(505e) A Probabilistic Framework for Cellular Lineage Reconstruction Using Single-Cell 5-Hydroxymethylcytosine Sequencing | AIChE

(505e) A Probabilistic Framework for Cellular Lineage Reconstruction Using Single-Cell 5-Hydroxymethylcytosine Sequencing

Authors 

Chialastri, A., University of California Santa Barbara
Aldeguer, J. F., Hubrecht Institute–KNAW and University Medical Center Utrecht
Rivron, N. C., Hubrecht Institute–KNAW and University Medical Center Utrecht
Dey, S., University of California, Santa Barbara
Lineage reconstruction is central to understanding tissue development and maintenance. While powerful tools to infer cellular relationships have been developed, these methods typically have a clonal resolution that prevent the reconstruction of lineage trees at an individual cell division resolution. Moreover, these methods require a transgene, which poses a significant barrier in the study of human tissues. To overcome these limitations, we report scPECLR, a probabilistic algorithm to endogenously infer lineage trees at a single cell-division resolution using 5-hydroxymethylcytosine (5hmC). When applied to 8-cell preimplantation mouse embryos, scPECLR predicts the full lineage tree with greater than 95% accuracy. Furthermore, scPECLR can accurately extract lineage information for a majority of cells when reconstructing larger trees. In addition, we developed a new single-cell technology to simultaneously quantify both 5hmC and genomic DNA from the same cell. Copy-number variations and single-nucleotide polymorphisms inferred from sequencing genomic DNA enabled us to significantly improve the prediction accuracy of larger trees.

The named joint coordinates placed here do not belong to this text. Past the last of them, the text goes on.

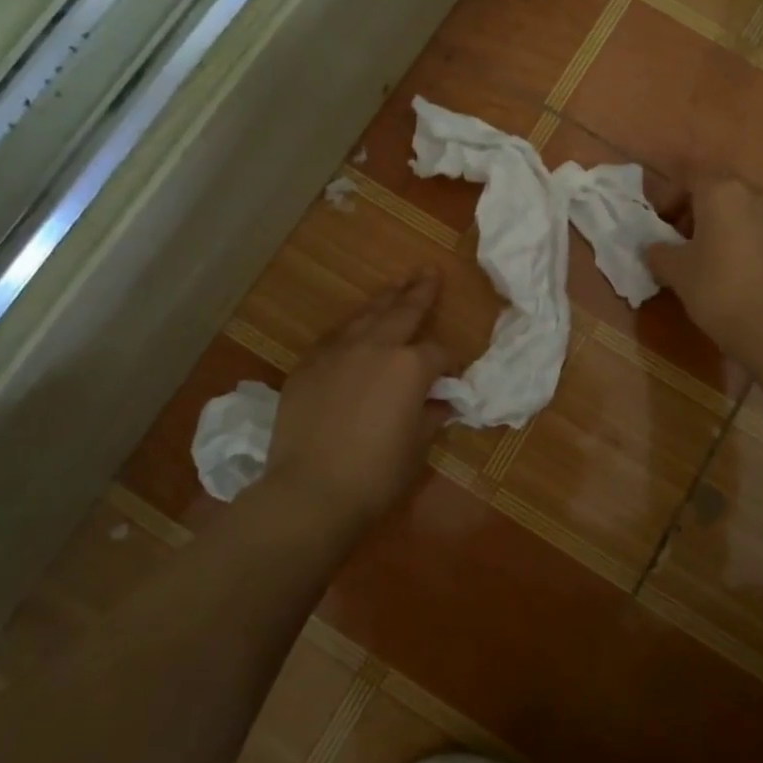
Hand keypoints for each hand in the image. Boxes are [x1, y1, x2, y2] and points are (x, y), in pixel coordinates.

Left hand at [266, 272, 452, 535]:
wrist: (310, 490)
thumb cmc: (376, 474)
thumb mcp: (416, 446)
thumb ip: (430, 416)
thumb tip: (441, 403)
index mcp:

We find that for 32-cell trees with more than 1026 possible topologies, our integrated single-cell technology improves the prediction accuracy by 31%. Finally, we show that scPECLR can also be used to map chromosome strand segregation patterns during cell division, thereby providing a strategy to test the “immortal strand” hypothesis in stem cell biology. Thus, scPECLR provides a generalized method to endogenously reconstruct lineage trees at an individual cell-division resolution.